4. Use ASCII characters in names.
5. Nonquoted identifiers must begin with an alphabetic character from your database character set. Quoted identifiers can begin with any character.
6. Nonquoted identifiers can contain only alphanumeric characters from your database character set and the underscore (_), dollar sign ($), and pound sign (#). Oracle strongly discourages you from using $ and # in nonquoted identifiers.
7. Within a namespace, no two objects can have the same name. The following schema objects share one namespace: Tables, Views, Sequences, Private synonyms, alone procedures, Stand-alone stored functions, Packages, Materialized views and User-defined types. Each of the following schema objects has its own namespace: Indexes, Constraints, Clusters, Database triggers, Private database links, Dimensions. Because tables and views are in the same namespace, a table and a view in the same schema cannot have the same name. However, tables and indexes are in different namespaces. Therefore, a table and an index in the same schema can have the same name. Each of the following nonschema objects also has its own namespace: User roles, Public synonyms, Public database links, Tablespaces, Profiles, Parameter files (PFILEs) and server parameter files (SPFILEs). Because the objects in these namespaces are not contained in schemas, these namespaces span the entire database.
8. Nonquoted identifiers are not case sensitive. Oracle interprets them as uppercase. Quoted identifiers are case sensitive.

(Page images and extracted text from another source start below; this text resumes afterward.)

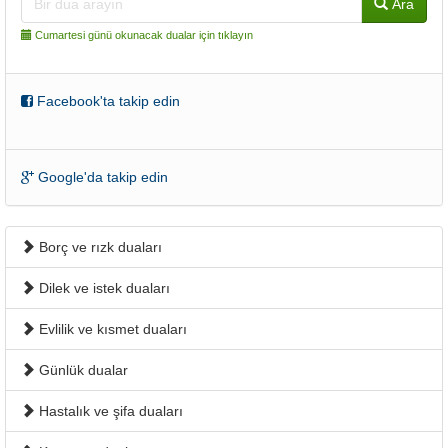
Ara
Cumartesi günü okunacak dualar için tıklayın
Facebook'ta takip edin
Google'da takip edin
Borç ve rızk duaları
Dilek ve istek duaları
Evlilik ve kısmet duaları
Günlük dualar
Hastalık ve şifa duaları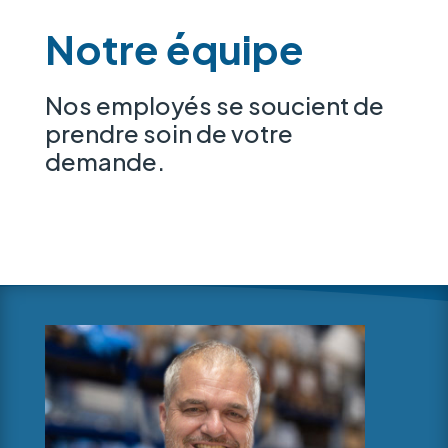
Notre équipe
Nos employés se soucient de
prendre soin de votre
demande.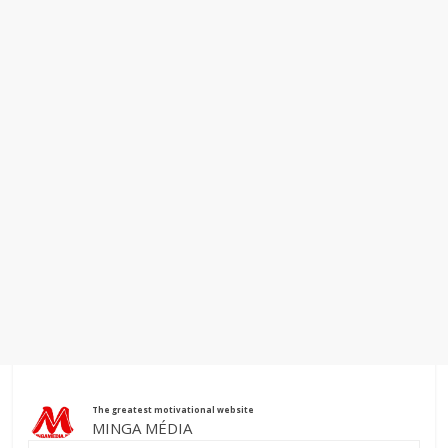
The greatest motivational website
MINGA MÉDIA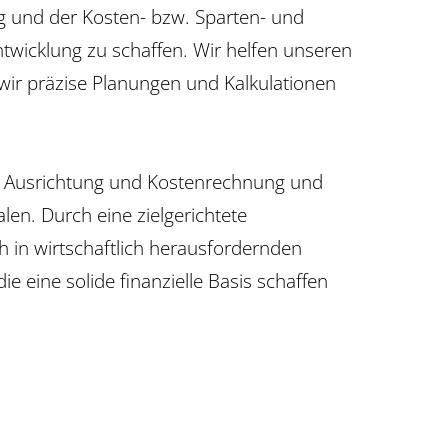
ung und der Kosten- bzw. Sparten- und
wicklung zu schaffen. Wir helfen unseren
m wir präzise Planungen und Kalkulationen
en Ausrichtung und Kostenrechnung und
len. Durch eine zielgerichtete
h in wirtschaftlich herausfordernden
 eine solide finanzielle Basis schaffen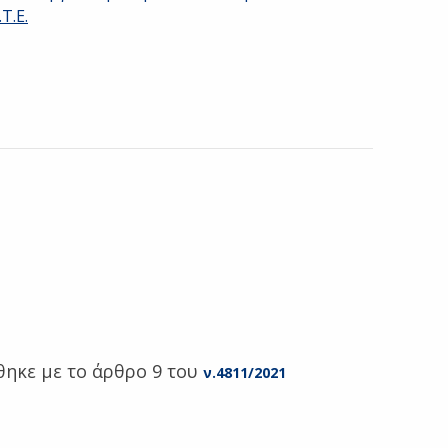
Τ.Ε.
έθηκε με το άρθρο 9 του
ν.4811/2021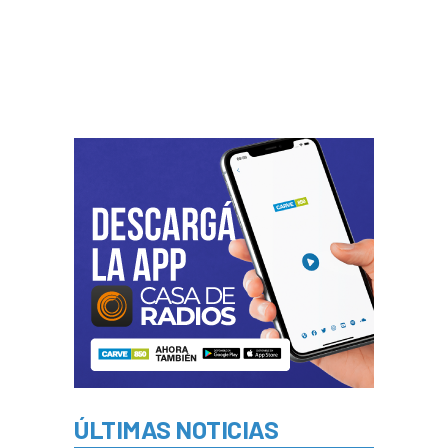
ÚLTIMAS NOTICIAS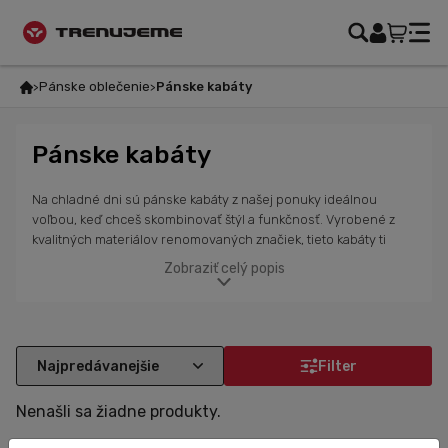
Pánske oblečenie
Pánske kabáty
Pánske kabáty
Na chladné dni sú pánske kabáty z našej ponuky ideálnou
voľbou, keď chceš skombinovať štýl a funkčnosť. Vyrobené z
kvalitných materiálov renomovaných značiek, tieto kabáty ti
zaistia dlhú životnosť a odolnosť. Poskytujú vynikajúcu ochranu
Zobraziť celý popis
pred chladom, vetrom a vlhkosťou, pričom stále pôsobia
moderným a trendy dojmom. Vďaka dlhšiemu strihu sú skvelé
nielen do mestského prostredia, ale aj na rôzne outdoorové
aktivity. Pánske kabáty sú navrhnuté tak, aby vyhovovali
potrebám moderného muža, ktorý hľadá praktický a štýlový
Filter
kúsok do svojho šatníka. Rôzne farby a strihy ti umožnia vybrať
kabát, ktorý najlepšie vyjadruje tvoj osobný štýl.
Nenašli sa žiadne produkty.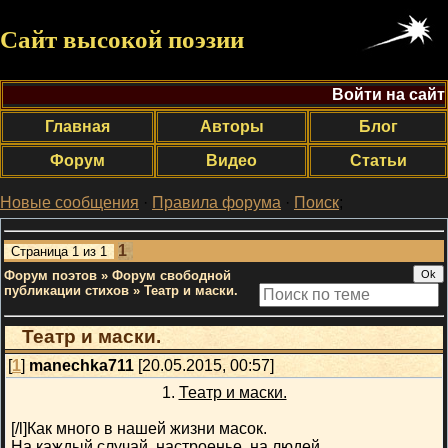
Сайт высокой поэзии
Войти на сайт
Главная
Авторы
Блог
Форум
Видео
Статьи
Новые сообщения
·
Правила форума
·
Поиск
;
1
Страница
1
из
1
Форум поэтов
»
Форум свободной
публикации стихов
»
Театр и маски.
Театр и маски.
[
1
]
manechka711
[20.05.2015, 00:57]
1.
Театр и маски.
[/l]Как много в нашей жизни масок.
На каждый случай, настроенье, на людей…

9. Columns in the same table or view cannot have the same name. However, columns in different tables or views can have the same name.

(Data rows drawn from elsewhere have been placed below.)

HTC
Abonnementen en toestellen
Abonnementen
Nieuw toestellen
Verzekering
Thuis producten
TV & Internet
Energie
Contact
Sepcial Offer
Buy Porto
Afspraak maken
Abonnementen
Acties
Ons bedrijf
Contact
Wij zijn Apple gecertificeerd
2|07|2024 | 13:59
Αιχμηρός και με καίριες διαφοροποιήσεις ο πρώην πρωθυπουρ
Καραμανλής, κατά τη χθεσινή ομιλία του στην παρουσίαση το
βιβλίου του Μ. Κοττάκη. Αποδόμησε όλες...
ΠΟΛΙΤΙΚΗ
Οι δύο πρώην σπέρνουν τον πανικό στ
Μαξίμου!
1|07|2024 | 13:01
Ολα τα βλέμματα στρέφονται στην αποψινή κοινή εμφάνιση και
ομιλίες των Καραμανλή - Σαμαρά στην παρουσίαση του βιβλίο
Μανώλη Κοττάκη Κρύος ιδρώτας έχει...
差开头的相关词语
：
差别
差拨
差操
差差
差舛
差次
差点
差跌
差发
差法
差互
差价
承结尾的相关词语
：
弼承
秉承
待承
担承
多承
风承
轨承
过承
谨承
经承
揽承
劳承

10. Procedures or functions contained in the same package can have the same name, if their arguments are not of the same number and datatypes. Creating multiple procedures or functions with the same name in the same package with different arguments is called overloading the procedure or function.
Netezza
Netezza objects include tables, views, and columns. Follow these naming conventions: 1. A name must be from 1 to 128 characters long.
2. A name must begin with a letter (A through Z), diacritic marks, or non-Latin characters (200-377 octal).
3. A name cannot begin with an underscore (_). Leading underscores are reserved for system objects.
4. Names without quotes are not case sensitive. For example, CUSTOMER and Customer are the same, but object names are converted to lowercase when they are stored in the Netezza database. However, if a name is enclosed in quotation marks, then it is case sensitive.